# Provide your Thoughts on this Composition



## Captainnumber36 (Jan 19, 2017)

Phish is known for being a live band that engages in lengthy improvisational jams. But they also have a very quirky approach to composition.

Please indulge me and provide your thoughts on the following piece:


----------



## Varick (Apr 30, 2014)

A bit stale/boring in the begenning, but breaks into a pleasant jazzy groove after a few minutes. Some decent playing throughout, but overall; nothing to write home about.

V


----------



## Captainnumber36 (Jan 19, 2017)

Varick said:


> A bit stale/boring in the begenning, but breaks into a pleasant jazzy groove after a few minutes. Some decent playing throughout, but overall; nothing to write home about.
> 
> V


Thanks for taking the time to listen and provide feedback!


----------



## eugeneonagain (May 14, 2017)

Very much in the tradition of cabaret music. With a light jazz-funk undertone.


----------



## Captainnumber36 (Jan 19, 2017)

eugeneonagain said:


> Very much in the tradition of cabaret music. With a light jazz-funk undertone.


I looked up Cabaret music and can definitely see what you mean by that comparison.


----------



## Merl (Jul 28, 2016)

I don't like Esther. Phish have made some absolutely awful tracks but they've also made some decent stuff (Tweezer, Chalkdust Torture). As jam bands go I always preferred Widespread Panic. I felt like Phish were often trying to bridge the gap between The Grateful Dead and Zappa but with poorer songwriting skills. Sorry if that sounds harsh.


----------



## Captainnumber36 (Jan 19, 2017)

Merl said:


> I don't like Esther. Phish have made some absolutely awful tracks but they've also made some decent stuff (Tweezer, Chalkdust Torture). As jam bands go I always preferred Widespread Panic. I felt like Phish were often trying to bridge the gap between The Grateful Dead and Zappa but with poorer songwriting skills. Sorry if that sounds harsh.
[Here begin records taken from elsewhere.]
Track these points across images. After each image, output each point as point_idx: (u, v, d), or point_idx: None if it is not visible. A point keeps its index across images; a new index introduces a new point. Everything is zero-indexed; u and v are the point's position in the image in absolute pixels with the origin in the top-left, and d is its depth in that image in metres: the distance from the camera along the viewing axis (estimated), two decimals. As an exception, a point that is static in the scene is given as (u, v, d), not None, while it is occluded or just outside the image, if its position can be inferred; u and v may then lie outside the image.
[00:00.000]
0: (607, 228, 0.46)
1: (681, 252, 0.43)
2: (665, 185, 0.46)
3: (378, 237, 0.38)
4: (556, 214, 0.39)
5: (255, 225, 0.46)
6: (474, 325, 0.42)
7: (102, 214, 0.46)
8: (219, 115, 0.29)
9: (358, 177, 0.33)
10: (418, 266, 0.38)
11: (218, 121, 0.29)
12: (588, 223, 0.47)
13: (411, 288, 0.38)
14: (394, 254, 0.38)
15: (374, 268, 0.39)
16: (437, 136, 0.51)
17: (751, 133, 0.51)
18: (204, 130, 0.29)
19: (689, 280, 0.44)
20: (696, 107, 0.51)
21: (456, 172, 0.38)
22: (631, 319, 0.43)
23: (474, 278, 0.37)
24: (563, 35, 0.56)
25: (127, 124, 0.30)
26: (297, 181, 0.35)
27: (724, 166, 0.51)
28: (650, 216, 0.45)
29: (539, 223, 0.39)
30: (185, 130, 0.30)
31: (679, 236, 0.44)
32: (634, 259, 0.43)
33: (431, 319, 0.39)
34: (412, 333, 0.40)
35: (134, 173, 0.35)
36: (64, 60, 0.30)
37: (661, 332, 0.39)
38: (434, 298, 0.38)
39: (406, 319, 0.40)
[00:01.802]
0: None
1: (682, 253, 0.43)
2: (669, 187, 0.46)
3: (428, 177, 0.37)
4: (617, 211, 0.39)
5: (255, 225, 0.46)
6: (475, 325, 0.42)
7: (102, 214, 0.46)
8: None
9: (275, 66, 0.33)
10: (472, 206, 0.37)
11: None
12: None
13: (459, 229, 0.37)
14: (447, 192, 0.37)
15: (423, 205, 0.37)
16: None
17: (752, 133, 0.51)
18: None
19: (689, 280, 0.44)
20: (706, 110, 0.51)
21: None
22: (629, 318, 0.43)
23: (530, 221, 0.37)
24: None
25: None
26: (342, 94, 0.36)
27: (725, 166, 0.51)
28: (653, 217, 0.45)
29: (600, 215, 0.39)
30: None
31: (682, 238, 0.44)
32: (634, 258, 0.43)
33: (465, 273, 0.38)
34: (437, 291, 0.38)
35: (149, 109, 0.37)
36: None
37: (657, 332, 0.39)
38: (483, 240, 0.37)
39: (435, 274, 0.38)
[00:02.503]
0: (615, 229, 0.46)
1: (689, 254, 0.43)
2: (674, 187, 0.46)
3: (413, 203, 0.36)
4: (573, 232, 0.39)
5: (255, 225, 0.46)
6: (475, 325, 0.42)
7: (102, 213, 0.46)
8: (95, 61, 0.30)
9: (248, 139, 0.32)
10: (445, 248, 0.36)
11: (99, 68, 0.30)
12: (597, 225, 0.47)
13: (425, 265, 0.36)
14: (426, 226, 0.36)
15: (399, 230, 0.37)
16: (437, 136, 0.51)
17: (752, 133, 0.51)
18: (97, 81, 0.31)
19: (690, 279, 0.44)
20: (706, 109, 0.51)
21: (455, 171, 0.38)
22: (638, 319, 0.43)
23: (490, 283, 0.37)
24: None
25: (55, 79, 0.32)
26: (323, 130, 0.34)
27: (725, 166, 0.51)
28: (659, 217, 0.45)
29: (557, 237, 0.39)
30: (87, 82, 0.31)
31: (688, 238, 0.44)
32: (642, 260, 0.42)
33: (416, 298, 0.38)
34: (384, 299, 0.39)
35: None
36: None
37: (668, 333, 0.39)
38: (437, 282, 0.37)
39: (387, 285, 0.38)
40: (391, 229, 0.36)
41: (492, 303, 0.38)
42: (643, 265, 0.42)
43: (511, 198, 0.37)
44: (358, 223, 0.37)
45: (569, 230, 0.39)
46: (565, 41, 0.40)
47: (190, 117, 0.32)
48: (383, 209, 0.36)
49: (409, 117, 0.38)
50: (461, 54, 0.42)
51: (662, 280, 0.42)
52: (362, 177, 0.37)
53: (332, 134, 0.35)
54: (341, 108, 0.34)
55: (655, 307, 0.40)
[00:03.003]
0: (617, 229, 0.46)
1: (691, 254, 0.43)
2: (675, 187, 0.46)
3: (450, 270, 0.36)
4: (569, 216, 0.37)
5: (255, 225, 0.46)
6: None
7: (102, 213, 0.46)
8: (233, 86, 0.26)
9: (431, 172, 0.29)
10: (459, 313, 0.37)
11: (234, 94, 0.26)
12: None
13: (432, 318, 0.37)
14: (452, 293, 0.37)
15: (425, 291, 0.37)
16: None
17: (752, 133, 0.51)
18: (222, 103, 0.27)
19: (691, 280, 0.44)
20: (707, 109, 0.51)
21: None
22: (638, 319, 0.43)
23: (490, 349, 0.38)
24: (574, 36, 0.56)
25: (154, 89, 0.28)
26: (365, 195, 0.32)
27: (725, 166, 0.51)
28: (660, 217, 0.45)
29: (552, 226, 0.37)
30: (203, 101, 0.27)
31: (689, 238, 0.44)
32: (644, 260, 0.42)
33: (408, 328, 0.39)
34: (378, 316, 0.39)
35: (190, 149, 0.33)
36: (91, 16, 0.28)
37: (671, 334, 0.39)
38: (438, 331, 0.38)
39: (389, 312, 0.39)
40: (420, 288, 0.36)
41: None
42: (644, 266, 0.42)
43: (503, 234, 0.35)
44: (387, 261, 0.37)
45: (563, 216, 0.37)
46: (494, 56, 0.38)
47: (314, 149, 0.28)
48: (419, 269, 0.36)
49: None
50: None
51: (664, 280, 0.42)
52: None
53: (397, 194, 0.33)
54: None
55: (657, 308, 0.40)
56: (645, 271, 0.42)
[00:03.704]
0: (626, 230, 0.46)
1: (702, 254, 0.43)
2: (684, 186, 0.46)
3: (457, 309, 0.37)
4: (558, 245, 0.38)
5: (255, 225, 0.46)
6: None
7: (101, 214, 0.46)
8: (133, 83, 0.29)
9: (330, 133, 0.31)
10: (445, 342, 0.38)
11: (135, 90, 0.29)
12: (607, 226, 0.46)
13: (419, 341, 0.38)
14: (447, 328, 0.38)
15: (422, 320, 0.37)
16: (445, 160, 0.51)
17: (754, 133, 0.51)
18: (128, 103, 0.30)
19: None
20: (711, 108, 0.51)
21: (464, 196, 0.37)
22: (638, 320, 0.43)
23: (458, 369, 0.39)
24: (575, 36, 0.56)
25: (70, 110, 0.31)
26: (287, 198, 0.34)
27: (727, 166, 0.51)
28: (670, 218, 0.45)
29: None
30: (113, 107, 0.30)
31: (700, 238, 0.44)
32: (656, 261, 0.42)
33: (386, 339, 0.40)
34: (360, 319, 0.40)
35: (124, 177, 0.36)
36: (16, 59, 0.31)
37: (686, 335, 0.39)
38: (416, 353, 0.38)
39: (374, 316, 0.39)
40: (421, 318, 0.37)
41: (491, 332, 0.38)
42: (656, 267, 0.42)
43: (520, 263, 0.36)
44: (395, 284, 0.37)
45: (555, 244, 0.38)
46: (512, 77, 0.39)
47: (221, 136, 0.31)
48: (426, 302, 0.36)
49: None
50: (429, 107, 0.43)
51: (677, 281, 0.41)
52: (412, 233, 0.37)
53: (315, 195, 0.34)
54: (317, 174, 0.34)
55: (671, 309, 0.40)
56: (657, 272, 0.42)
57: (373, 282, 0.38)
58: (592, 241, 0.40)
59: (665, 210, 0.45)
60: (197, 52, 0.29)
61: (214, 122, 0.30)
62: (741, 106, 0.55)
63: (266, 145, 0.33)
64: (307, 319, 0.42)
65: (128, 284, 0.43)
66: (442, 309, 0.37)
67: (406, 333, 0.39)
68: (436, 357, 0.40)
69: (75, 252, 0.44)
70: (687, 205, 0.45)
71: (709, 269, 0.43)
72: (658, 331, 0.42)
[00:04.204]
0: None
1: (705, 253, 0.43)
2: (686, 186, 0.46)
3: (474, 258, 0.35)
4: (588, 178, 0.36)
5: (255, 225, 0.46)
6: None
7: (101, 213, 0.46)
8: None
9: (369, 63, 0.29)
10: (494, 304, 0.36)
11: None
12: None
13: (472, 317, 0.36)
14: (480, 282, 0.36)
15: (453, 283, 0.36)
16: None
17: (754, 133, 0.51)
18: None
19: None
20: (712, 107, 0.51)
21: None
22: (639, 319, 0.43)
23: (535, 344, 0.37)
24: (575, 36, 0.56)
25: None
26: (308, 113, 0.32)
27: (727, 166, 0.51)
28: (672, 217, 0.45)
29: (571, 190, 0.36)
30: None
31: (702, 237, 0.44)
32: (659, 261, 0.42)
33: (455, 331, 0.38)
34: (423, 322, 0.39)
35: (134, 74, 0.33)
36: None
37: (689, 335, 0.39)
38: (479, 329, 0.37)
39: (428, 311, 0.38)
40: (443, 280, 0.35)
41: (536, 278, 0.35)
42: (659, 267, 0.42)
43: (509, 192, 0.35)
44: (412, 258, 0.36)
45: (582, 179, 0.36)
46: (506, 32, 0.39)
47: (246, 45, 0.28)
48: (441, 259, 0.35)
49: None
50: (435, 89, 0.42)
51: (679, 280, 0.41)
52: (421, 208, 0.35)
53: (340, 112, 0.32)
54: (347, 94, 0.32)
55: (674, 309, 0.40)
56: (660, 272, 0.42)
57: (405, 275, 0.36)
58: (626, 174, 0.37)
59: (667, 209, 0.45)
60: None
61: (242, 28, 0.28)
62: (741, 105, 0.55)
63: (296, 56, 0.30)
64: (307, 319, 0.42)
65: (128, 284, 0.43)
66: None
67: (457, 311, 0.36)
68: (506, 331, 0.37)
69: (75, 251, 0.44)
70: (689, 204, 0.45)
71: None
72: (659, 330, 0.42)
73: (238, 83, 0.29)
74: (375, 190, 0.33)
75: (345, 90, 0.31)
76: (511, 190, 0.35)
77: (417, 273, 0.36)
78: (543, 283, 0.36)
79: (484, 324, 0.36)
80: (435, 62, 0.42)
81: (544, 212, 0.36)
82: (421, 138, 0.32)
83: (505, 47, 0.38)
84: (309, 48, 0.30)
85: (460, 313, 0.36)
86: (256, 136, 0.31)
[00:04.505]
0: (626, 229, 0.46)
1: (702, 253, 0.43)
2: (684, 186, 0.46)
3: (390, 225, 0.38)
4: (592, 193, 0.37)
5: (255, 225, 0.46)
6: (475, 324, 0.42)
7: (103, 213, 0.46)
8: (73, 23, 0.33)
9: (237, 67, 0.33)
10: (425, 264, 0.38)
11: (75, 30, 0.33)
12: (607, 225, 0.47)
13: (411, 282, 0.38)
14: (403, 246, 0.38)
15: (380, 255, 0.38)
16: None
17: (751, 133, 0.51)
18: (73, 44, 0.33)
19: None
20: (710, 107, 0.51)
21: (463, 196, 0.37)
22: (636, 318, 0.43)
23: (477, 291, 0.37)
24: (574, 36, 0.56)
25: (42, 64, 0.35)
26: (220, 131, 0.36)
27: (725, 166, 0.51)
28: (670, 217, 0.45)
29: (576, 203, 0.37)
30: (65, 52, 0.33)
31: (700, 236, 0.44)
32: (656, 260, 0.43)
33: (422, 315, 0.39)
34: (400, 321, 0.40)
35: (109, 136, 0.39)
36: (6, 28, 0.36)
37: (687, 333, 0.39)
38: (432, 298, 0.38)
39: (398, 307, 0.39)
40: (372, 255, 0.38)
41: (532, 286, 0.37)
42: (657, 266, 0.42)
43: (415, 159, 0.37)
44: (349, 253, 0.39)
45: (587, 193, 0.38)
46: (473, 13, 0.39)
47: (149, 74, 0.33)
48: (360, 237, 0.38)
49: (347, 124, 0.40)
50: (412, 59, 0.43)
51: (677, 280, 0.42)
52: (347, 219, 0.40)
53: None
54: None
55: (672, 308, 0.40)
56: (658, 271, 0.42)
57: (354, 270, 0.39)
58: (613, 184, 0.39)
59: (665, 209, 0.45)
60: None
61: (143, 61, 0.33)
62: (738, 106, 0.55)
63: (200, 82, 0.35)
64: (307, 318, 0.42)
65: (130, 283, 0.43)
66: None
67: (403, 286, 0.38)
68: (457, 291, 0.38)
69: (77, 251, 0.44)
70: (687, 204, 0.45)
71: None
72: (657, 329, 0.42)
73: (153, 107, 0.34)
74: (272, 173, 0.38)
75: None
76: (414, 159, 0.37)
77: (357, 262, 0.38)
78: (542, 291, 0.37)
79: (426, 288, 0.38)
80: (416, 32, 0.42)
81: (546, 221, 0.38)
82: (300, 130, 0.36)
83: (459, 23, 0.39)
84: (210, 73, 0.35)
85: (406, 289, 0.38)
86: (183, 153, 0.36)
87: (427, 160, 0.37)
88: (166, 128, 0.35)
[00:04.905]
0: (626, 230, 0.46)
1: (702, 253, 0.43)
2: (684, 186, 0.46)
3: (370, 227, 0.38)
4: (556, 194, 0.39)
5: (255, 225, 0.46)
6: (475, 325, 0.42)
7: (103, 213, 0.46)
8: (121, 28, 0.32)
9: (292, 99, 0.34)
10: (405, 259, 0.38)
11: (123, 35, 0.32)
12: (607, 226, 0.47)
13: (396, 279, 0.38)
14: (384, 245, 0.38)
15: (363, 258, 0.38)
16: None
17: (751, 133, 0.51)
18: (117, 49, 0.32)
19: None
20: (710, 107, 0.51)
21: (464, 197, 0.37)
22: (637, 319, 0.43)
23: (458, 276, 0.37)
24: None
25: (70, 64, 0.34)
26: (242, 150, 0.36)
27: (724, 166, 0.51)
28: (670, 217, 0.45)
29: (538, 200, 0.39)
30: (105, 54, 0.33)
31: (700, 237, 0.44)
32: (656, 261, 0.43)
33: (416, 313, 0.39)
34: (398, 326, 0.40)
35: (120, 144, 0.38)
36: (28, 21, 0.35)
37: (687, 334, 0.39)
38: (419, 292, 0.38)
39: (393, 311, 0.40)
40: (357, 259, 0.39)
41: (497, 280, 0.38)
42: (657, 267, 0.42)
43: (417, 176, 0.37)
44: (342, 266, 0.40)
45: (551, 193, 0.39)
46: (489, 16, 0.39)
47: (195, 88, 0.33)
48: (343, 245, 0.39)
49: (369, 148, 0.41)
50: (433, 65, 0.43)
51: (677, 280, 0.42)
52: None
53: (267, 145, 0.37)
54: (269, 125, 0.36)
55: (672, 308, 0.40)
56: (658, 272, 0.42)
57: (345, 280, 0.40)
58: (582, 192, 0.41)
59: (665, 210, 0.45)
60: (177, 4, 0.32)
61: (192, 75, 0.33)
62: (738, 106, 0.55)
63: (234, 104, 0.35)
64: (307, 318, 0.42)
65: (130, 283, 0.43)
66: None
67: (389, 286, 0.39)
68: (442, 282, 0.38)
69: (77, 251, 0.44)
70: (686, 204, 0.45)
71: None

Interesting you prefer Tweezer and Chalkdust to Esther. I feel they are just being themselves in their songwriting, it feels honest and genuine.

Some tracks I enjoy are:

Rift
Esther
Stash
Foam

to name a few.


----------



## Sekhar (May 30, 2016)

I'm not familiar with this genre, so not sure if my comments are worth anything. But to me, it didn't sound like there was any music at all in the first 90 seconds or so, just some alberti bass. After that I do see some progression, but overall sounded like some generic kids music (I believe that's the technical term ). Overall didn't seem to have any form or structure.


----------



## Captainnumber36 (Jan 19, 2017)

Sekhar said:


> I'm not familiar with this genre, so not sure if my comments are worth anything. But to me, it didn't sound like there was any music at all in the first 90 seconds or so, just some alberti bass. After that I do see some progression, but overall sounded like some generic kids music (I believe that's the technical term ). Overall didn't seem to have any form or structure.


You think it sounds generic? That's interesting, perhaps the last word I would use to describe it.


----------